Up to 100,000 people died in Somalia during the 2011 famine that devastated the Horn of Africa, and British scientists have reported that climate change is partly responsible. The short rains at the end of 2010 failed as a result of natural variations in weather caused by La Nina, Peter Stott of Britain’s Met Office told the Associated Press, but the early 2011 long rains that typically occur around March and April are said to have failed because of climate change.
From Drought to Famine
Oxfam International was one of many aid organizations on the ground during the drought that gripped Ethiopia, Kenya and Somalia in 2011. And then, as the crisis grew, the drought was officially upgraded to a famine.
But this was no happy upgrade. Tens of thousands of people flocked to refugee camps in Kenya seeking food when the failure of both the short and long rains eradicated all hope of food production. Many mothers were forced to bury their babies along the way, and many more never survived the arduous journey.

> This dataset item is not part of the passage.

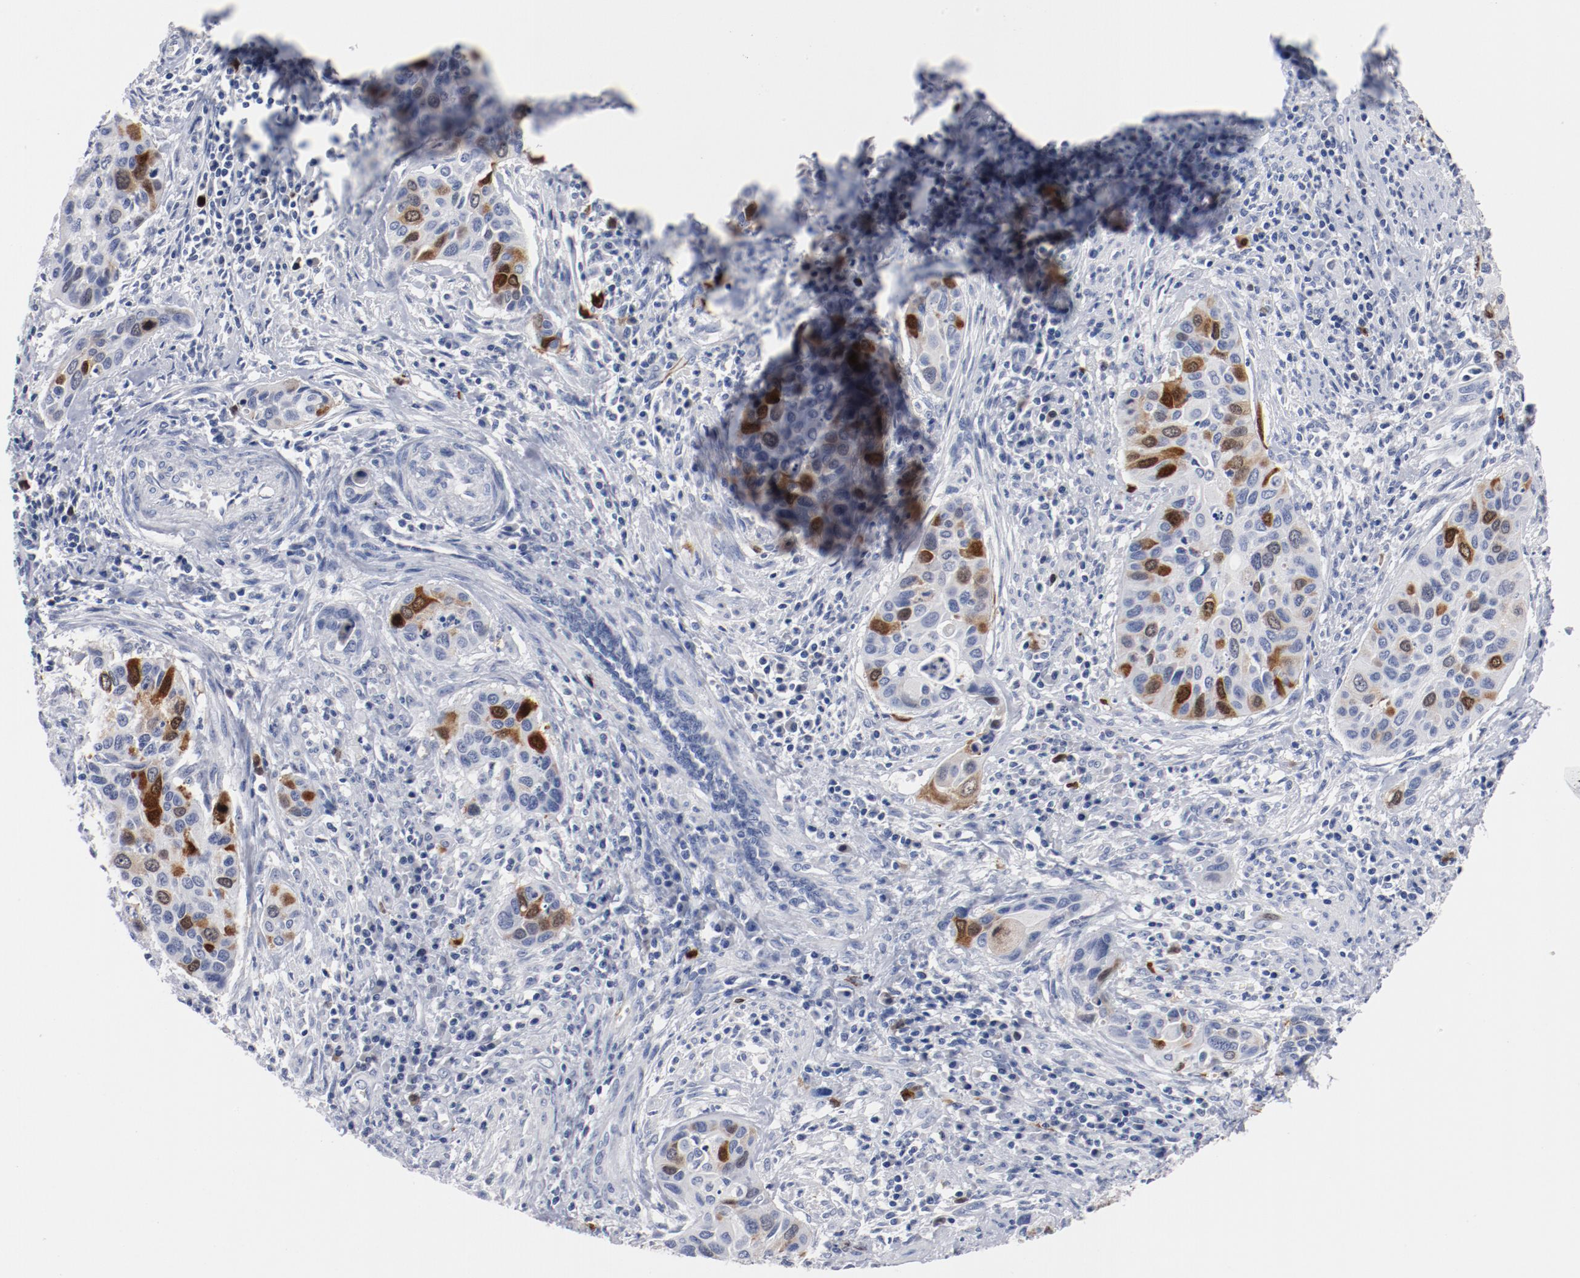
{"staining": {"intensity": "strong", "quantity": "25%-75%", "location": "nuclear"}, "tissue": "cervical cancer", "cell_type": "Tumor cells", "image_type": "cancer", "snomed": [{"axis": "morphology", "description": "Adenocarcinoma, NOS"}, {"axis": "topography", "description": "Cervix"}], "caption": "Protein staining of cervical cancer tissue demonstrates strong nuclear staining in about 25%-75% of tumor cells. Immunohistochemistry stains the protein of interest in brown and the nuclei are stained blue.", "gene": "CDC20", "patient": {"sex": "female", "age": 29}}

Somalia was particularly hard hit because al-Shabab – an Islamic extremist group that controls large areas of the country that were hit by the famine – either refused entry to aid workers or diverted resources for their own use.
At the time, environmentalists who have for decades warned governments that rising levels of greenhouse gas emissions in our atmosphere would eventually alter climate patterns suspected that global warming played a role in this humanitarian crisis.
Those suspicions have been confirmed by scientists working with Britain’s weather service, who cite “very strong evidence” that increased levels of heat-trapping gases are partly to blame.
Stem Greenhouse Gas Emissions
Oxfam International’s Country Director Senait Gebregziabher warned that failure to stem the concentration of greenhouse gas emissions in our atmosphere will further disrupt Somalia’s already unstable weather patterns, which would be disastrous given the pastoral population’s dependence on the land for their sustenance.
Sadly, this story is not limited to East Africa.
Last year thousands of people in the Sahel went hungry for similar reasons, the United States experienced the worst drought since the infamous dustbowl, as well as the worst wildfires on record, and Jordan’s water resources are drying up and the Kingdom’s residents subside on water levels that are far below those recommended by the World Health Organization (WHO).
This list goes on, but what to do?
I am writing this post on a KLM flight from the United States to Kenya, two years after the crisis began. This is my second cross-continental flight in two months, which means that despite all my meat-abstaining efforts, I am part of the problem. After all, the airline industry relies heavily on greenhouse gas emitting fossil fuels for its survival.
Yet there are signs that change is afoot. KLM recently launched flights powered by biodiesel, and oil rich nations, such as Abu Dhabi, Qatar and Saudi Arabia are phasing in renewable energy generation at different rates.
There is no question that we are making the shift to a cleaner future. Germany is a leader in this endeavor and even some of the world’s smallest and least developed nations are getting on board. The question remains: can we make a global shift fast enough to avert more famines like the one in 2011?